To renounce all desires is to destroy completely the last vestures of one's ego. Renunciation of ego is not a state of dull, meaningless emptiness. Where the delusory ego has ended, the State of Full-Knowledge, or Selfhood, has dawned. To realise the Self in one's own bosom is to realise at once the Self which is All-pervading and Eternal (Brahman). When the ego has ended, the Consciousness is not known to be anything other than the Eternal, and as such the Knower of Truth, in a brilliant experience of the Self, becomes the Self, and therefore, this state is called Self- hood (Brahmi-sthitih). A doubt may still arise that even after this realisation, we may again fall into the delusion of the ego and come to suffer the ego's world of imperfections and sorrows. To deny this tragedy, we have been told how, having realised the Self once, no more can the individual fall back into his ancient delusions. This experience of the Self need not necessarily take place in the very youthful days of one's life. Even in old age --- nay, even in the last moment of this embodiment --- if a seeker can come to experience, even for a moment, this egoless State of Tranquillity and Poise, even a passing glimpse of the Selfhood, it is sufficient to gain this Brahmic-State pointed out in Vedantic literature.

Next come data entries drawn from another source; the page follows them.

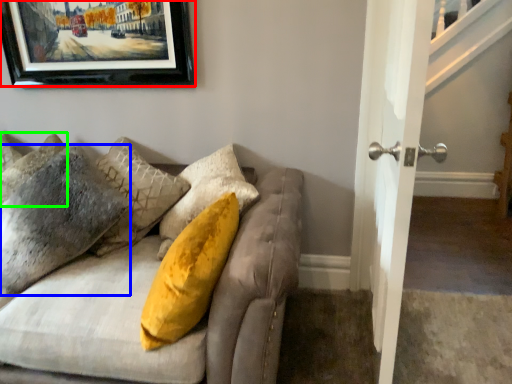
Question: Which object is the farthest from picture frame (highlighted by a red box)? Choose among these: pillow (highlighted by a blue box) or pillow (highlighted by a green box).

Choices:
 (A) pillow
 (B) pillow

Answer: (A)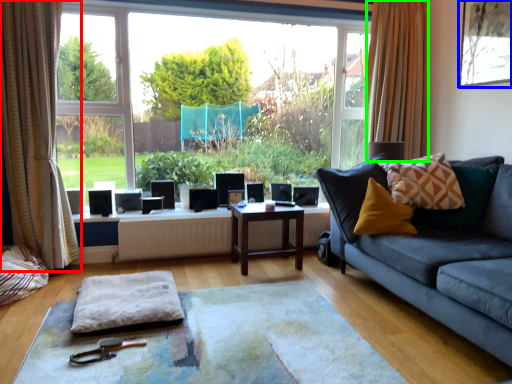
Question: Based on their relative distances, which object is nearer to curtain (highlighted by a red box)? Choose from picture frame (highlighted by a blue box) and curtain (highlighted by a green box).

Choices:
 (A) picture frame
 (B) curtain

Answer: (B)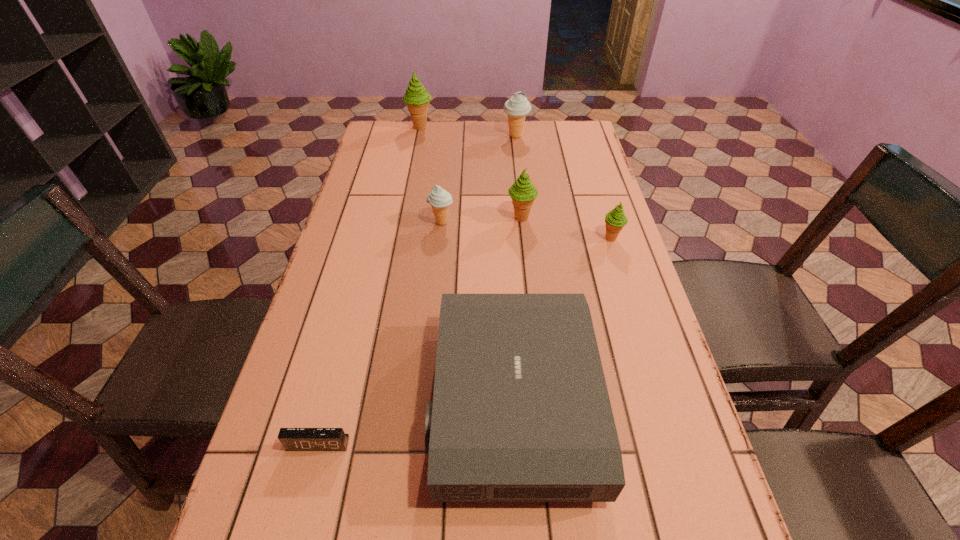
Identify the location of the biggest green icecream. (416, 97).

Where is `the tallest icecream`? The width and height of the screenshot is (960, 540). the tallest icecream is located at coordinates (416, 97).

You are a GUI agent. You are given a task and a screenshot of the screen. Output one action in this format:
    pyautogui.click(x=<x>, y=<y>)
    Task: Click on the bigger beige icecream
    
    Given the screenshot: What is the action you would take?
    pyautogui.click(x=517, y=107)

You are a GUI agent. You are given a task and a screenshot of the screen. Output one action in this format:
    pyautogui.click(x=<x>, y=<y>)
    Task: Click on the farther beige icecream
    
    Given the screenshot: What is the action you would take?
    pyautogui.click(x=517, y=107)

Where is `the second farthest green icecream`? the second farthest green icecream is located at coordinates (523, 192).

The image size is (960, 540). What are the coordinates of `the second green icecream from left to right` in the screenshot? It's located at [523, 192].

I want to click on the nearer beige icecream, so click(440, 199).

The image size is (960, 540). In order to click on the fourth icecream from right to left in this screenshot , I will do `click(440, 199)`.

Find the location of a particular element. This screenshot has width=960, height=540. the rightmost object is located at coordinates (615, 220).

Locate an element on the screen. Image resolution: width=960 pixels, height=540 pixels. the nearest icecream is located at coordinates (615, 220).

"Negation of the false and assertion of the True" is the Path that has been indicated in the Upanishads. The very same path, in its practical application, is designated here in the Geeta, in Vyasa's original contribution, as Karma Yoga. To work without attachment and desires, egoism and vanity, ever in perfect equilibrium in both success and failure, is to deny the ego its entire field of activity, and unconsciously to assert the greater Truth, the Self. Thus, in technique, the Geeta's Karma Yoga is not at all different from the Vedantic Technique of Meditation. But Arjuna got confused and perplexed because he took Krishna's words too literally, and therefore, in the following chapter, he expresses his mental confusion in the opening lines. The Lord, therefore, explains Karma Yoga exhaustively in the next chapter.

Thus, in the UPANISHADS of the glorious Bhagawad Geeta, in the Science of the Eternal, in the scripture of YOGA, in the dialogue between Sri Krishna and Arjuna, the second discourse ends entitled: THE YOGA OF KNOWLEDGE

This chapter is named as 'Sankhya Yoga' not in the sense that it is the Sankhyan philosophy here summarised or borrowed by Krishna. Here the word Sankhya is used only in its etymological sense as "the sequence of logic in any line of correct thinking and the logical enumeration of the arguments based on which a certain intellectual conclusion has been arrived at." It is in this sense that the highly philosophical Chapter II of the Geeta is termed as Sankhya Yoga in its epilogue (Sankalpa Vakya). It is true that in the original Mahabharata, the Geeta chapters do not carry this Sankalpa Vakya. Commentators differ in attributing to any single individual the authorship of this Sankalpa Vakya. However, it has been accepted that some scholar, or scholars, analysed the contents of each chapter and gave an appropriate title to each. To all students of the Geeta, it is indeed a great help. Shankara, however, does not comment upon this portion at all.